* Exercise instructions:
Please rewrite everything in the entries below, from the line containing "hålls därför inte automatiskt uppdaterade." down to the line containing "leggi tutto >>>", as a numbered list with one line per item. Skip blank lines and leave the picture markers out of your answer.

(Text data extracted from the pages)
□ □ □
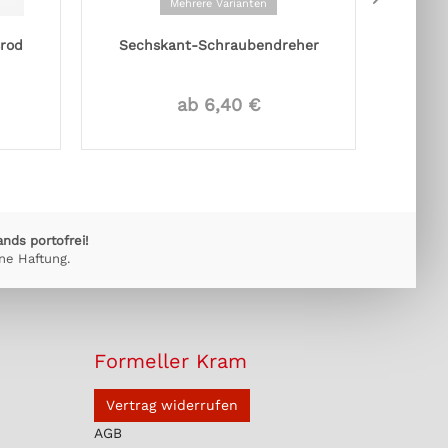
Mehrere Varianten
srod
Sechskant-Schraubendreher
Fret
ab 6,40 €
ands portofrei!
ne Haftung.
Formeller Kram
Vertrag widerrufen
AGB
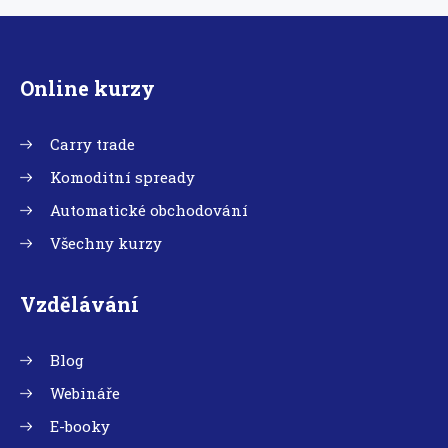
Online kurzy
Carry trade
Komoditní spready
Automatické obchodování
Všechny kurzy
Vzdělávání
Blog
Webináře
E-booky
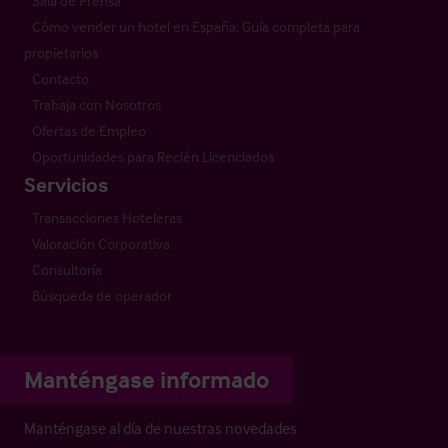
Sala de Prensa
Cómo vender un hotel en España: Guía completa para
propietarios
Contacto
Trabaja con Nosotros
Ofertas de Empleo
Oportunidades para Recién Licenciados
Servicios
Transacciones Hoteleras
Valoración Corporativa
Consultoría
Búsqueda de operador
Manténgase informado
Manténgase al día de nuestras novedades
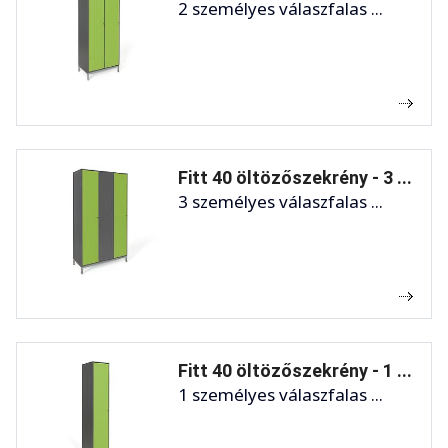
2 személyes válaszfalas ...
Fitt 40 öltözőszekrény - 3 ...
3 személyes válaszfalas ...
Fitt 40 öltözőszekrény - 1 ...
1 személyes válaszfalas ...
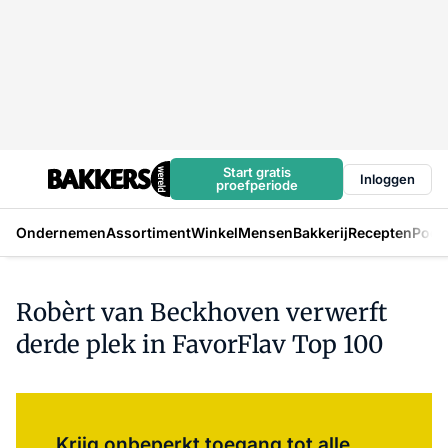
Start gratis
Inloggen
proefperiode
Ondernemen
Assortiment
Winkel
Mensen
Bakkerij
Recepten
Podc
Robèrt van Beckhoven verwerft
derde plek in FavorFlav Top 100
Log in
om dit artikel te lezen.
Krijg onbeperkt toegang tot alle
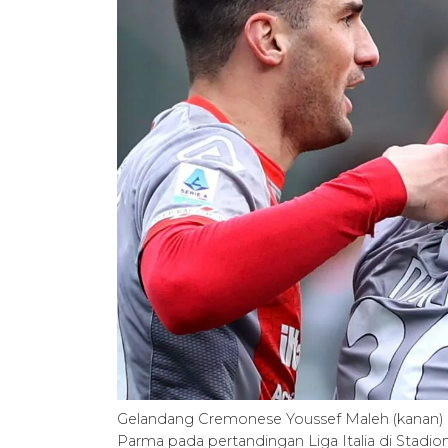
Gelandang Cremonese Youssef Maleh (kanan)
Parma pada pertandingan Liga Italia di Stadion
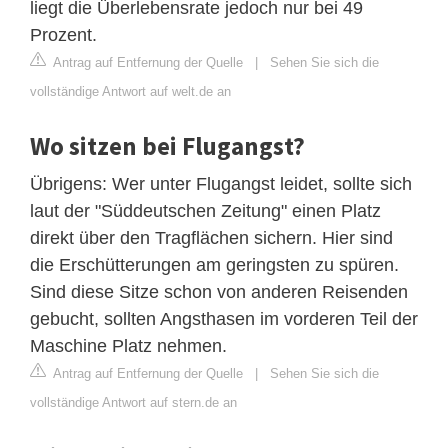
liegt die Überlebensrate jedoch nur bei 49
Prozent.
Antrag auf Entfernung der Quelle
|
Sehen Sie sich die
vollständige Antwort auf welt.de an
Wo sitzen bei Flugangst?
Übrigens: Wer unter Flugangst leidet, sollte sich
laut der "Süddeutschen Zeitung" einen Platz
direkt über den Tragflächen sichern. Hier sind
die Erschütterungen am geringsten zu spüren.
Sind diese Sitze schon von anderen Reisenden
gebucht, sollten Angsthasen im vorderen Teil der
Maschine Platz nehmen.
Antrag auf Entfernung der Quelle
|
Sehen Sie sich die
vollständige Antwort auf stern.de an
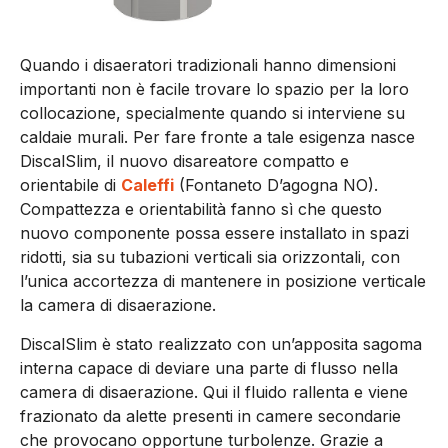
Quando i disaeratori tradizionali hanno dimensioni
importanti non è facile trovare lo spazio per la loro
collocazione, specialmente quando si interviene su
caldaie murali. Per fare fronte a tale esigenza nasce
DiscalSlim, il nuovo disareatore compatto e
orientabile di
Caleffi
(Fontaneto D’agogna NO).
Compattezza e orientabilità fanno sì che questo
nuovo componente possa essere installato in spazi
ridotti, sia su tubazioni verticali sia orizzontali, con
l’unica accortezza di mantenere in posizione verticale
la camera di disaerazione.
DiscalSlim è stato realizzato con un’apposita sagoma
interna capace di deviare una parte di flusso nella
camera di disaerazione. Qui il fluido rallenta e viene
frazionato da alette presenti in camere secondarie
che provocano opportune turbolenze. Grazie a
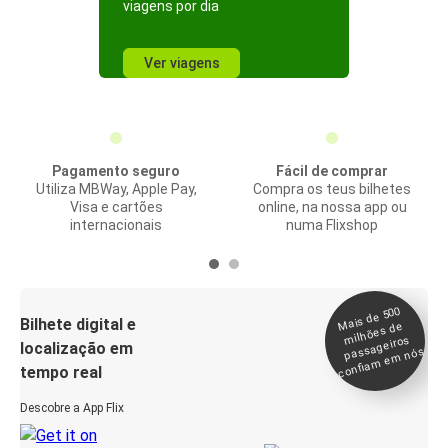
viagens por dia
Ver viagens
Pagamento seguro
Fácil de comprar
Utiliza MBWay, Apple Pay,
Compra os teus bilhetes
Visa e cartões
online, na nossa app ou
internacionais
numa Flixshop
Mais de 500
confia
m e
Bilhete digital e
milhões de
passageiros
localização em
m nós
tempo real
Descobre a App Flix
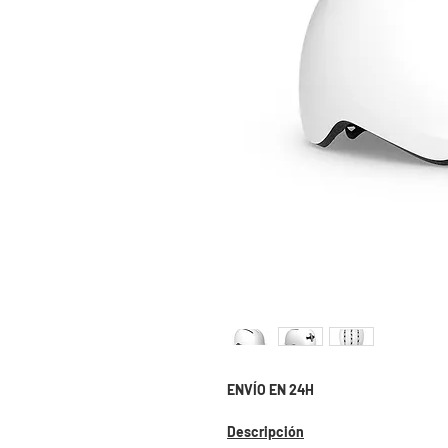
ENVÍO EN 24H
Descripción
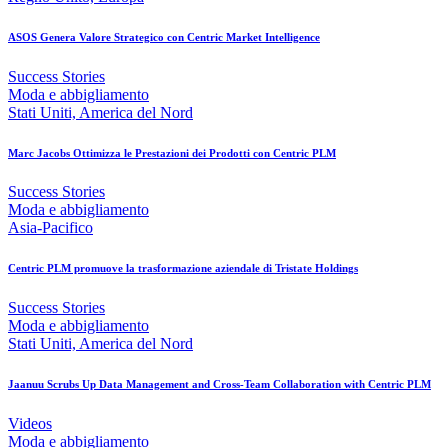
ASOS Genera Valore Strategico con Centric Market Intelligence
Success Stories
Moda e abbigliamento
Stati Uniti, America del Nord
Marc Jacobs Ottimizza le Prestazioni dei Prodotti con Centric PLM
Success Stories
Moda e abbigliamento
Asia-Pacifico
Centric PLM promuove la trasformazione aziendale di Tristate Holdings
Success Stories
Moda e abbigliamento
Stati Uniti, America del Nord
Jaanuu Scrubs Up Data Management and Cross-Team Collaboration with Centric PLM
Videos
Moda e abbigliamento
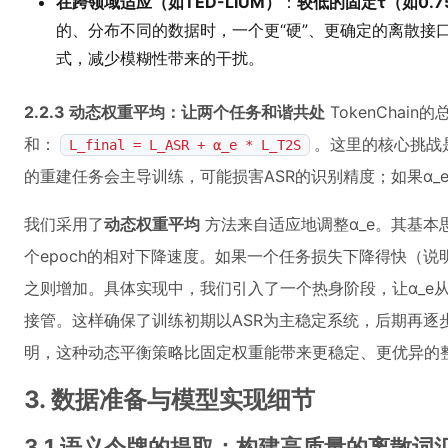
在跨领域适应（如TED-LIUM）
：
较低的固定τ（如0.7
的、分布不同的数据时，一个更“硬”、更确定的离散接
式，减少模糊性带来的干扰。
2.2.3 动态权重平均：让两个任务和谐共处
TokenChai
和：
。这里的核心挑战是
L_final = L_ASR + α_e * L_T2S
的重建任务会主导训练，可能损害ASR的识别精度；如果α_
我们采用了
动态权重平均
方法来自适应地调整α_e。其基本
个epoch的相对下降速度。如果一个任务损失下降得快（
之则增加。具体实现中，我们引入了一个热身阶段，让α_e
接管。这样确保了训练初期以ASR为主稳定系统，后期再逐
明，这种动态平衡策略比固定权重能带来更稳定、更优异的
3. 数据准备与模型实现细节
3.1 语义令牌的提取：构建高质量的离散词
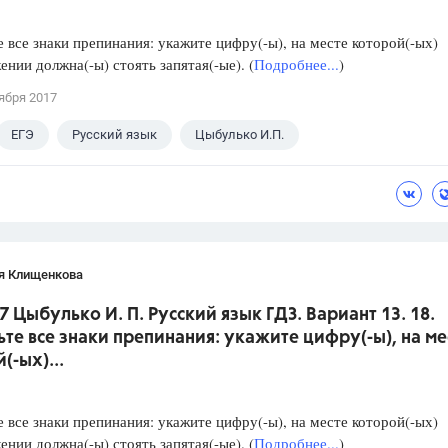
е все знаки препинания: укажите цифру(-ы), на месте которой(-ых)
ении должна(-ы) стоять запятая(-ые). (
Подробнее...
)
ября 2017
ЕГЭ
Русский язык
Цыбулько И.П.
я Клищенкова
7 Цыбулько И. П. Русский язык ГДЗ. Вариант 13. 18.
ьте все знаки препинания: укажите цифру(-ы), на ме
(-ых)...
е все знаки препинания: укажите цифру(-ы), на месте которой(-ых)
ении должна(-ы) стоять запятая(-ые). (
Подробнее...
)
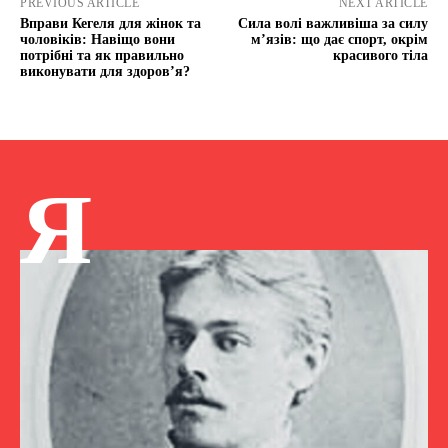
PREVIOUS ARTICLE
NEXT ARTICLE
Вправи Кегеля для жінок та
Сила волі важливіша за силу
чоловіків: Навіщо вони
м’язів: що дає спорт, окрім
потрібні та як правильно
красивого тіла
виконувати для здоров’я?
Я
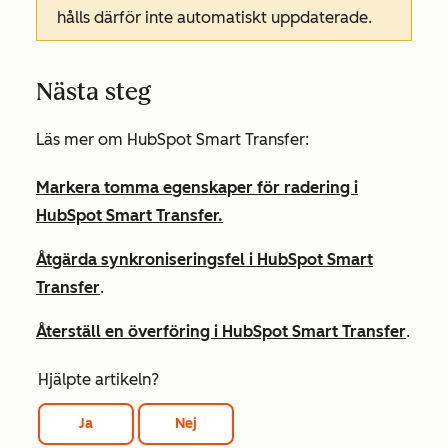
hålls därför inte automatiskt uppdaterade.
Nästa steg
Läs mer om HubSpot Smart Transfer:
Markera tomma egenskaper för radering i
HubSpot Smart Transfer.
Åtgärda synkroniseringsfel i HubSpot Smart
Transfer
.
Återställ en överföring i HubSpot Smart Transfer
.
Hjälpte artikeln?
Ja
Nej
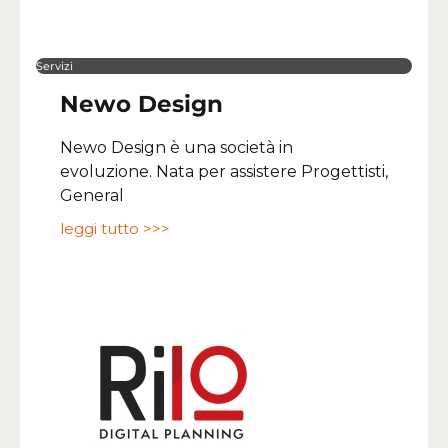
Servizi
Newo Design
Newo Design è una società in
evoluzione. Nata per assistere Progettisti,
General
leggi tutto >>>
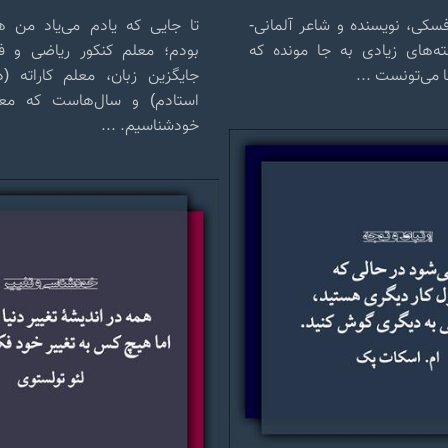
وفسکی، نویسنده و شاعر آلمانی-
تا جایی که یادم می‌یاد من 
ته‌های زیادی به جا مونده که
بودم؛ معلم کنکور ریاضی و ف
ا می‌تونست ...
جایگزین زبان، معلم کاراته (
استادم) و سال‌هاست که معل
خودشناسیم. ...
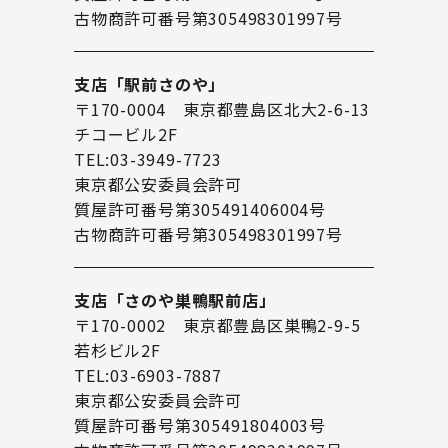
古物商許可番号第305498301997号
支店「駅前さのや」
〒170-0004 東京都豊島区北大2-6-13
チコービル2F
TEL:03-3949-7723
東京都公安委員会許可
質屋許可番号第305491406004号
古物商許可番号第305498301997号
支店「さのや巣鴨駅前店」
〒170-0002 東京都豊島区巣鴨2-9-5
若杉ビル2F
TEL:03-6903-7887
東京都公安委員会許可
質屋許可番号第305491804003号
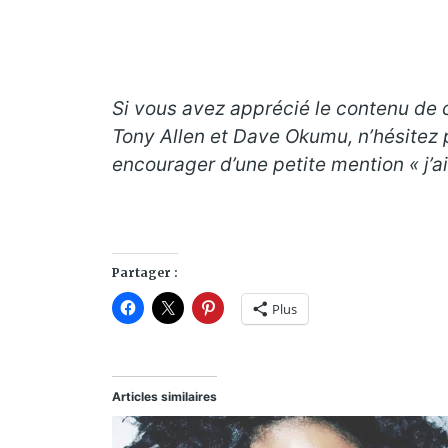
Si vous avez apprécié le contenu de c
Tony Allen et Dave Okumu, n’hésitez 
encourager d’une petite mention « j’a
Partager :
Plus
Articles similaires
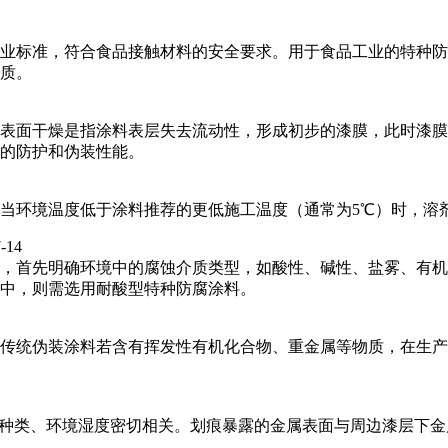
业标准，符合食品接触材料的安全要求。用于食品工业的特种防
质。
表面干燥是指涂料表层失去流动性，形成初步的漆膜，此时漆膜
的防护和伪装性能。
当环境温度低于涂料推荐的更低施工温度（通常为5℃）时，溶
-14
，首先明确环境中的腐蚀介质类型，如酸性、碱性、盐雾、有机
中，则需选用耐酸型特种防腐涂料。
传统伪装涂料若含有挥发性有机化合物、重金属等物质，在生产
材种类、环境湿度密切相关。划痕暴露的金属表面与周边漆层下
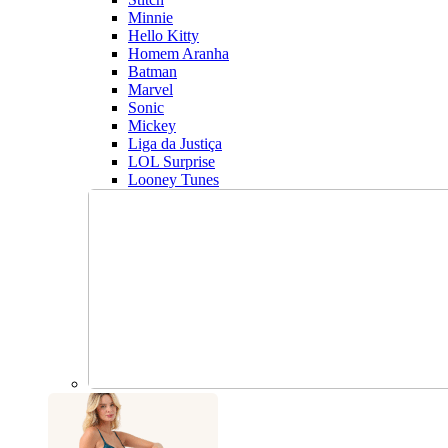
Minnie
Hello Kitty
Homem Aranha
Batman
Marvel
Sonic
Mickey
Liga da Justiça
LOL Surprise
Looney Tunes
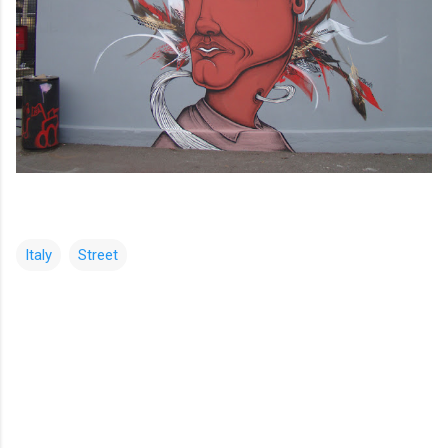
Italy
Street
コ
メ
ン
ト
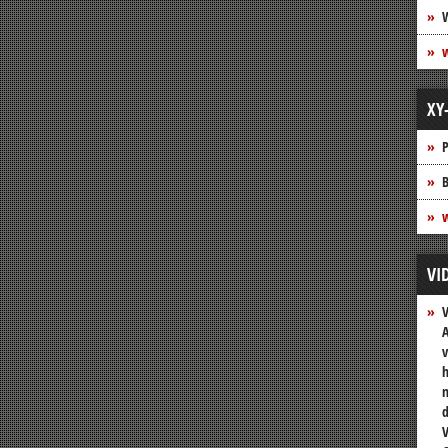
XY
P
B
w
VI
A
v
h
n
V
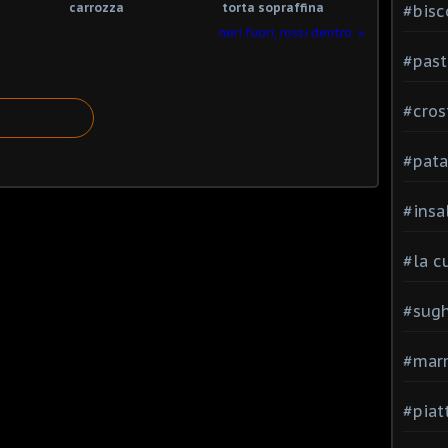
carrozza
torta sopraffina
#bisc
neri fuori, rossi dentro
#past
#cros
#pata
#insa
#la c
#sugh
#mar
#piatt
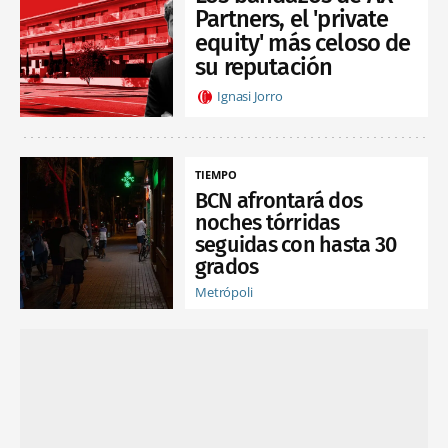
Partners, el 'private
equity' más celoso de
su reputación
Ignasi Jorro
TIEMPO
BCN afrontará dos
noches tórridas
seguidas con hasta 30
grados
Metrópoli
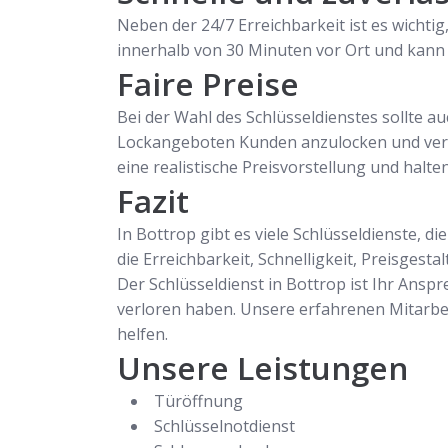
Neben der 24/7 Erreichbarkeit ist es wichtig,
innerhalb von 30 Minuten vor Ort und kann
Faire Preise
Bei der Wahl des Schlüsseldienstes sollte a
Lockangeboten Kunden anzulocken und verla
eine realistische Preisvorstellung und halte
Fazit
In Bottrop gibt es viele Schlüsseldienste, d
die Erreichbarkeit, Schnelligkeit, Preisgesta
Der Schlüsseldienst in Bottrop ist Ihr Anspr
verloren haben. Unsere erfahrenen Mitarbei
helfen.
Unsere Leistungen
Türöffnung
Schlüsselnotdienst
□ □ □
* Exercise response:
1. hålls därför inte automatiskt uppdaterade.
2. Nästa steg
3. Läs mer om HubSpot Smart Transfer:
4. Markera tomma egenskaper för radering i
5. HubSpot Smart Transfer.
6. Åtgärda synkroniseringsfel i HubSpot Smart
7. Transfer
8. .
9. Återställ en överföring i HubSpot Smart Transfer
10. .
11. Hjälpte artikeln?
12. Ja
13. Nej
14. Servizi
15. Newo Design
16. Newo Design è una società in
17. evoluzione. Nata per assistere Progettisti,
18. General
19. leggi tutto >>>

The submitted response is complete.